Joshua was inspired to write music after learning about blind blues men like McTell and Willie Johnson. “Hearing those musicians, it was the first time that I realized I could put into songs what I was feeling,” he says. “I’ve experienced ableism my entire life, people making assumptions about what I can and cannot do. Songwriting gave me a language to talk about my frustrations. And by putting my music out there, I could hopefully let somebody else feel some of what I was feeling. Cause that’s what music did for me. It cracked me open.”

“Songwriting gave me a language to talk about my frustrations. And by putting my music out there, I could hopefully let somebody else feel some of what I was feeling. Cause that’s what music did for me. It cracked me open.”

Joshua played his first show at an open mic night in Becket, Massachusetts, about an hour outside of where he grew up, when he was in college. To get to the gig, Joshua used TalkBack, a built-in screen reader that gives spoken feedback so that you can use your device without looking at the screen. Combined with navigation instructions from Google Maps, TalkBack steered Joshua directly to the venue, instructing him on where to go, what bus to take, and how long it would take to get there.

But using TalkBack in this way didn’t just give him directions to the venue—it opened up a whole new world of possibilities. “In a million ways, having an accessible phone totally revolutionized my life,” he says. After that first show, Joshua felt emboldened to venture to other places on his own. He went everywhere from California to Colorado, Georgia to Texas, playing at sandwich shops, dorm rooms, dance halls, and street corners. At one point, he put a big map on his wall and fixed it to a magnetic dart board. “I would throw these darts and wherever they landed, I was like, okay, let me see if I can travel there.”

A photo of Joshua. He is a young man. He plays the harmonica and guitar at the same time while another young man watches him.
When he performs, Joshua sings and plays the guitar and harmonica. He writes song lyrics using TalkBack.

Joshua says that touring by himself wouldn’t be possible without his phone. “TalkBack can read outloud a website so I can book and check into a hotel. It can read descriptions of venues so I can decide where to play. It can read the instructions for posting videos of my music on YouTube. And it can read emails or texts from people I’ve met on the road.”

The technology has even helped him creatively, enabling him to write songs on the move. “TalkBack is like my pen and paper,” he says. “I’ll dictate lyrics into my phone and then TalkBack will read what I’ve written back to me. When a song is complete, I’ll use TalkBack to recite the lyrics for me so that I can commit them to memory and play them at a show.”

“TalkBack is like my pen and paper. I’ll dictate lyrics into my phone and then TalkBack will read what I’ve written back to me. When a song is complete, I’ll use TalkBack to recite the lyrics for me so that I can commit them to memory and play them at a show.”

Joshua often thinks back to when he was younger, when accessible technology was niche and very expensive. “Android technology, in particular, is affordable,” he says. “And by making it affordable, it gives people with disabilities access to the entire world.
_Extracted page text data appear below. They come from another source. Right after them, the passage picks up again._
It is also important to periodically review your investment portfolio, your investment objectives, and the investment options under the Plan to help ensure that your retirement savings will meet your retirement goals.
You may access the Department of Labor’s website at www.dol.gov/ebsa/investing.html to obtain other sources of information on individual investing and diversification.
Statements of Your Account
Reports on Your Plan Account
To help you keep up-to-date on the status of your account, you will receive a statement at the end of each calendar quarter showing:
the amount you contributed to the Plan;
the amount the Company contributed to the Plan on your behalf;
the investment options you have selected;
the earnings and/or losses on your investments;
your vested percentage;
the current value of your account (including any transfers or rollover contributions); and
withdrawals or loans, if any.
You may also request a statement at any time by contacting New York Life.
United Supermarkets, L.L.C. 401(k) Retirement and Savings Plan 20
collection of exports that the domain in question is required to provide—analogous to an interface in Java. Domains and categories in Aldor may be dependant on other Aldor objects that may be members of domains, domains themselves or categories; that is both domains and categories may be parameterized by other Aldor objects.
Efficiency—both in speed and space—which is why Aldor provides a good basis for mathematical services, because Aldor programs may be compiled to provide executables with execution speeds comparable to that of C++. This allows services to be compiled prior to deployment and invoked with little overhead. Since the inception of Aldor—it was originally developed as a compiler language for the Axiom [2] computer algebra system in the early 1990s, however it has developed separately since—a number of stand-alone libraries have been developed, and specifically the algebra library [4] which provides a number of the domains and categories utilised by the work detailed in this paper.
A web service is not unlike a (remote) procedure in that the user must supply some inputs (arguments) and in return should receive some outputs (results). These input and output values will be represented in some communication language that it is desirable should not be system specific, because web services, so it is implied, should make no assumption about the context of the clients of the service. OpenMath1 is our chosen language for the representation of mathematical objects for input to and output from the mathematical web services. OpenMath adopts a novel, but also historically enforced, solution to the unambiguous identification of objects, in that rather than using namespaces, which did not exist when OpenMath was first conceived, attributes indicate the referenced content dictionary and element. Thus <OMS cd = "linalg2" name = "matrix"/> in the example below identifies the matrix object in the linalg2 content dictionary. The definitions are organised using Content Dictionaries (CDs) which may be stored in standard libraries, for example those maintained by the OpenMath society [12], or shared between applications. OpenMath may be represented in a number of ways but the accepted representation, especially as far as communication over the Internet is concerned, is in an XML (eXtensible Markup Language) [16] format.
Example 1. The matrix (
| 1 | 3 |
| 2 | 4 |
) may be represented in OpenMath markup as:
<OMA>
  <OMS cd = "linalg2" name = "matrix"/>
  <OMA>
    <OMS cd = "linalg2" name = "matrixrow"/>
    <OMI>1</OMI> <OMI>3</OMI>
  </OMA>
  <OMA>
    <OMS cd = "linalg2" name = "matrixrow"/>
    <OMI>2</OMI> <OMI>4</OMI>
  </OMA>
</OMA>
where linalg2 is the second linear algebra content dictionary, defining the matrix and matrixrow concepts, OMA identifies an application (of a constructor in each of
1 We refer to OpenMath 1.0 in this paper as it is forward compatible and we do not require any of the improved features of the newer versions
My music and the way I’m able to travel playing music is proof of that.”

How Joshua does it.

TalkBack.

As he plans his music tours, Joshua uses TalkBack—a feature that reads outloud all text and information on a phone screen— to access venue descriptions, hotel websites, restaurant menus, and emails from fellow musicians.
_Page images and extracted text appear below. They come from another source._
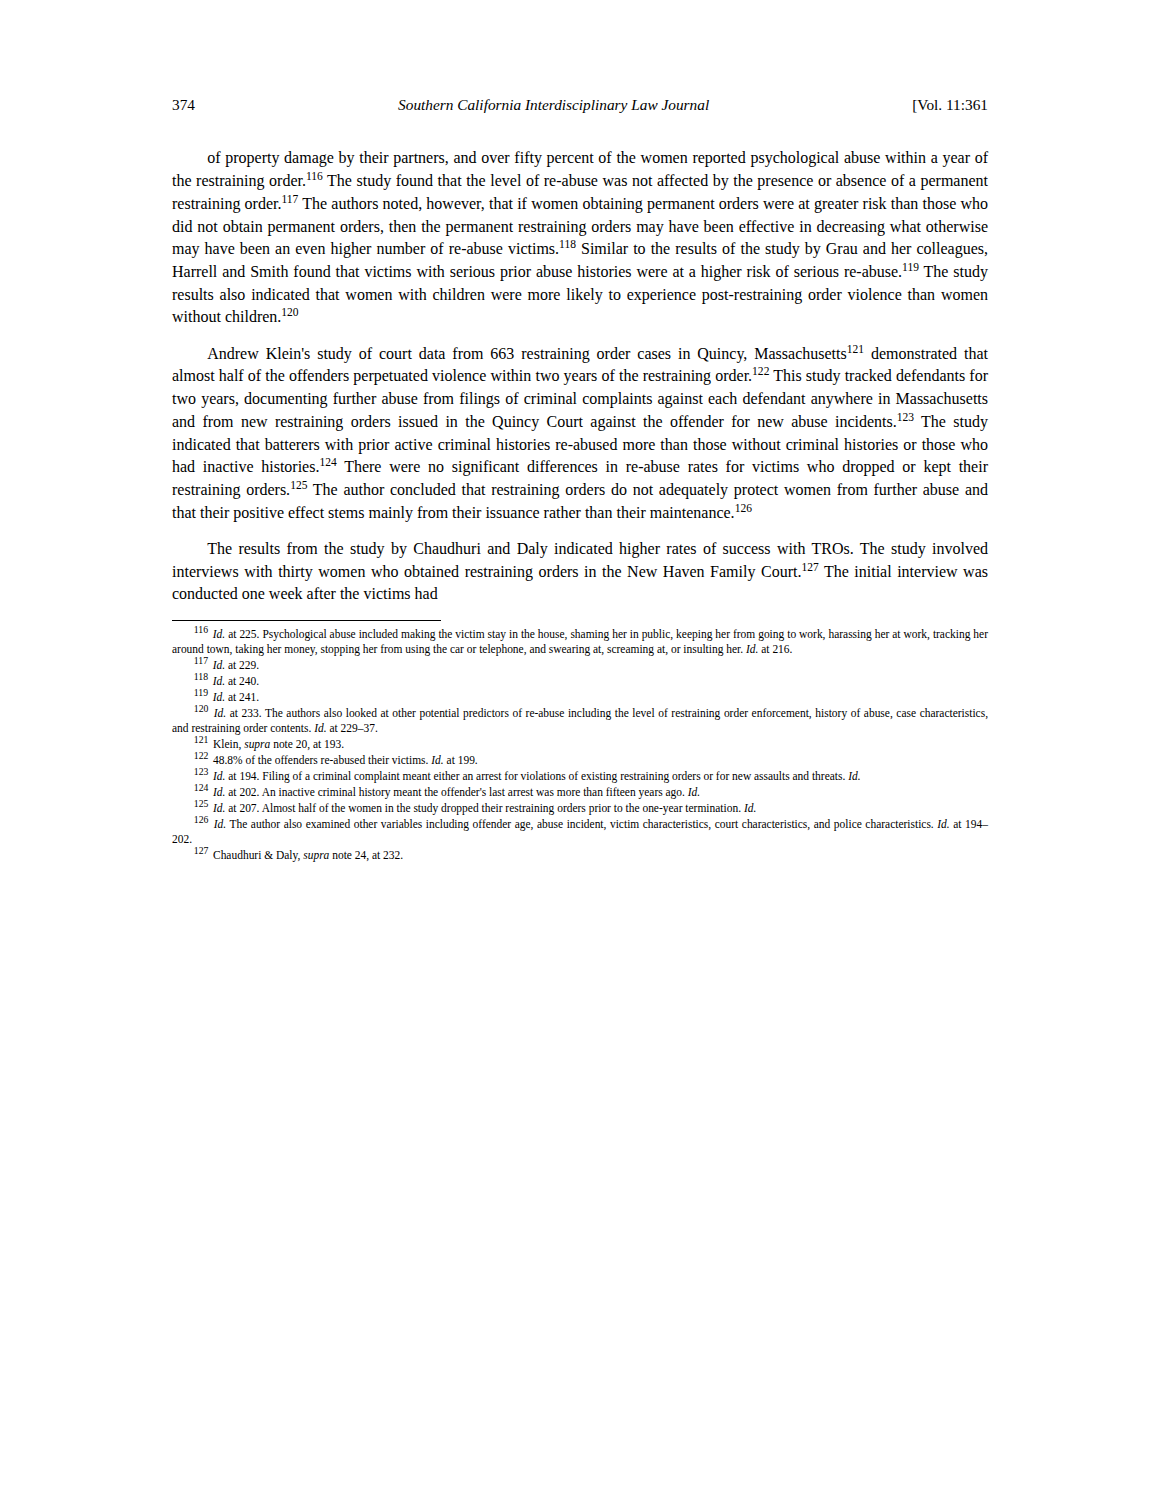374 Southern California Interdisciplinary Law Journal [Vol. 11:361
of property damage by their partners, and over fifty percent of the women reported psychological abuse within a year of the restraining order.116 The study found that the level of re-abuse was not affected by the presence or absence of a permanent restraining order.117 The authors noted, however, that if women obtaining permanent orders were at greater risk than those who did not obtain permanent orders, then the permanent restraining orders may have been effective in decreasing what otherwise may have been an even higher number of re-abuse victims.118 Similar to the results of the study by Grau and her colleagues, Harrell and Smith found that victims with serious prior abuse histories were at a higher risk of serious re-abuse.119 The study results also indicated that women with children were more likely to experience post-restraining order violence than women without children.120
Andrew Klein's study of court data from 663 restraining order cases in Quincy, Massachusetts121 demonstrated that almost half of the offenders perpetuated violence within two years of the restraining order.122 This study tracked defendants for two years, documenting further abuse from filings of criminal complaints against each defendant anywhere in Massachusetts and from new restraining orders issued in the Quincy Court against the offender for new abuse incidents.123 The study indicated that batterers with prior active criminal histories re-abused more than those without criminal histories or those who had inactive histories.124 There were no significant differences in re-abuse rates for victims who dropped or kept their restraining orders.125 The author concluded that restraining orders do not adequately protect women from further abuse and that their positive effect stems mainly from their issuance rather than their maintenance.126
The results from the study by Chaudhuri and Daly indicated higher rates of success with TROs. The study involved interviews with thirty women who obtained restraining orders in the New Haven Family Court.127 The initial interview was conducted one week after the victims had
116 Id. at 225. Psychological abuse included making the victim stay in the house, shaming her in public, keeping her from going to work, harassing her at work, tracking her around town, taking her money, stopping her from using the car or telephone, and swearing at, screaming at, or insulting her. Id. at 216.
117 Id. at 229.
118 Id. at 240.
119 Id. at 241.
120 Id. at 233. The authors also looked at other potential predictors of re-abuse including the level of restraining order enforcement, history of abuse, case characteristics, and restraining order contents. Id. at 229–37.
121 Klein, supra note 20, at 193.
122 48.8% of the offenders re-abused their victims. Id. at 199.
123 Id. at 194. Filing of a criminal complaint meant either an arrest for violations of existing restraining orders or for new assaults and threats. Id.
124 Id. at 202. An inactive criminal history meant the offender's last arrest was more than fifteen years ago. Id.
125 Id. at 207. Almost half of the women in the study dropped their restraining orders prior to the one-year termination. Id.
126 Id. The author also examined other variables including offender age, abuse incident, victim characteristics, court characteristics, and police characteristics. Id. at 194–202.
127 Chaudhuri & Daly, supra note 24, at 232.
Joshua turns to TalkBack to navigate public transportation, using the application in conjunction with Google Maps to have street directions and bus schedules spoken out loud to him.

Joshua describes TalkBack as his “pen and paper” that allows him to compose songs from wherever he is on the road. He dictates lyrics into his phone and then has TalkBack read them aloud to him, so he can revise and ultimately memorize them for shows.

Before he could rely on his Android, Joshua says restaurant waiters would often ask the other people at the table what he wanted to eat. “It was demoralizing being treated like I wasn’t capable of ordering at a restaurant,” he says. But with TalkBack he can take a picture of the menu and then have the text read back to him.